[DATA TO USE]
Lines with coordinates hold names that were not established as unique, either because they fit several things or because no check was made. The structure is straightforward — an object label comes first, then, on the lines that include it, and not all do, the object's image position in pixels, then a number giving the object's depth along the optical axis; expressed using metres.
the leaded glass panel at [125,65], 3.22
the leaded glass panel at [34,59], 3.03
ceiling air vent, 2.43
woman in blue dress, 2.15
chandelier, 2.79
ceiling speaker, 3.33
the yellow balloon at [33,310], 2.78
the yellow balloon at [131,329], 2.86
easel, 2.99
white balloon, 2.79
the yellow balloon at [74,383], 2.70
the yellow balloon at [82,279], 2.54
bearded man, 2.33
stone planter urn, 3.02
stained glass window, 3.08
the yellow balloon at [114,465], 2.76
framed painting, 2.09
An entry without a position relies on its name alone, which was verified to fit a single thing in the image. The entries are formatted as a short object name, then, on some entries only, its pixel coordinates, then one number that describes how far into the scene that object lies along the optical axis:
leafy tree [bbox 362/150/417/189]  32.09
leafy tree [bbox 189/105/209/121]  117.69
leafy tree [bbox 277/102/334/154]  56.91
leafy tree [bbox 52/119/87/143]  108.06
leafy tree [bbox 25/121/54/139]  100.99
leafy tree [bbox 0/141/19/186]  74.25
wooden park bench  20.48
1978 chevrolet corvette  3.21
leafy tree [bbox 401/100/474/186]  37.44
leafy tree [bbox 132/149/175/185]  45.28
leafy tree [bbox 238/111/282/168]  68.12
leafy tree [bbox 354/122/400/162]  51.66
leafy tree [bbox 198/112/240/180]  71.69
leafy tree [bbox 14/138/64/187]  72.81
[/DATA TO USE]
[DATA TO USE]
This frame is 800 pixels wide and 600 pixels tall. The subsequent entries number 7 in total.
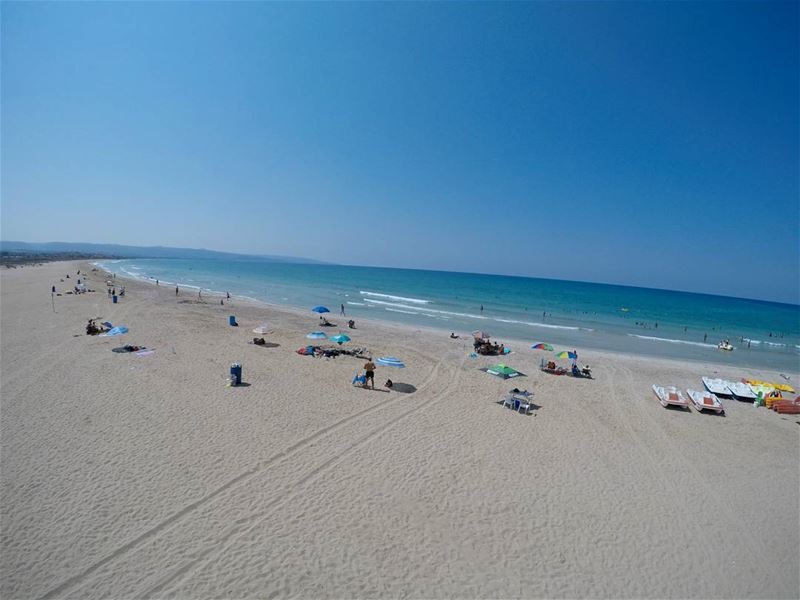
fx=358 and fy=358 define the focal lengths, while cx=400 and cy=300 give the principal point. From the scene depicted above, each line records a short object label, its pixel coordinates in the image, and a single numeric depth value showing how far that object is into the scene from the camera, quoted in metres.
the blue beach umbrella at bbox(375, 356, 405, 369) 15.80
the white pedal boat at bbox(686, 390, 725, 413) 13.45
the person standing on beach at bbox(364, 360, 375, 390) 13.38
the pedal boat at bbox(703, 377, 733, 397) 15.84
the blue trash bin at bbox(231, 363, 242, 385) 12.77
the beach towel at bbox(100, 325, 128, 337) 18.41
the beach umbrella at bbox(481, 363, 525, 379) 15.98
[/DATA TO USE]
[DATA TO USE]
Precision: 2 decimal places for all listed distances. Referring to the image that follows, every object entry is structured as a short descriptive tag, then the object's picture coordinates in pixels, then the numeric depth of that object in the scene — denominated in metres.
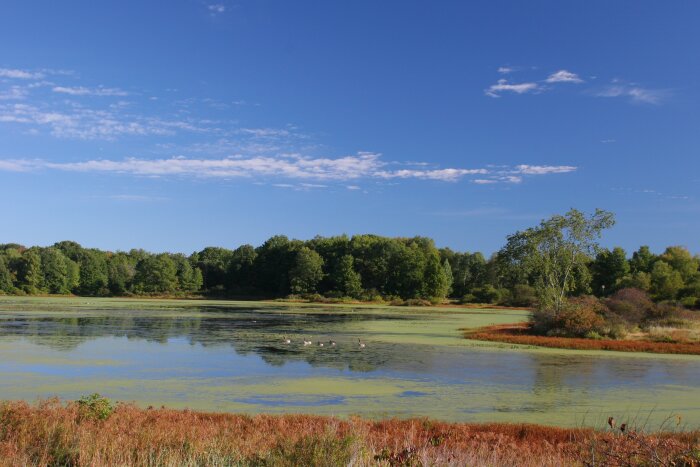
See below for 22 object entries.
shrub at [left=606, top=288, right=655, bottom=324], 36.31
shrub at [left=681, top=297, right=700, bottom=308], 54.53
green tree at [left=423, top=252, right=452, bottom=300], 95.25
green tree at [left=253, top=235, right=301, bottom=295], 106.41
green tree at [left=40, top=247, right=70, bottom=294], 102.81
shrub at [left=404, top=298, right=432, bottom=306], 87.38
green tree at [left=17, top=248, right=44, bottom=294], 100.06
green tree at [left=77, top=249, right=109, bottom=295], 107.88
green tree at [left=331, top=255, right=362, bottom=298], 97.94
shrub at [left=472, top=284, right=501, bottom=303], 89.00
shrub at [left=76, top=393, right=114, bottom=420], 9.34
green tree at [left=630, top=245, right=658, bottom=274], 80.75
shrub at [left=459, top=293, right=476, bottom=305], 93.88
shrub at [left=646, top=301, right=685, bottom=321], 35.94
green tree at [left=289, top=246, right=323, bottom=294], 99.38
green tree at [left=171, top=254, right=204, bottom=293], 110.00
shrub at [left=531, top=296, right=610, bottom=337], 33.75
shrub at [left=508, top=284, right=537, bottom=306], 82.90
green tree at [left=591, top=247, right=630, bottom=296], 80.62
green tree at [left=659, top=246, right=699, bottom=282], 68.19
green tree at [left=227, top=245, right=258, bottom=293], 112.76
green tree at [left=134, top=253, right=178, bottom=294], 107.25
[/DATA TO USE]
__WORK INSTRUCTION__. Lines above with "pedal" in them are the ones to copy.

__YOUR SOLUTION__.
the white pedal boat at bbox(686, 390, 725, 413) 13.45
the pedal boat at bbox(703, 377, 733, 397) 15.84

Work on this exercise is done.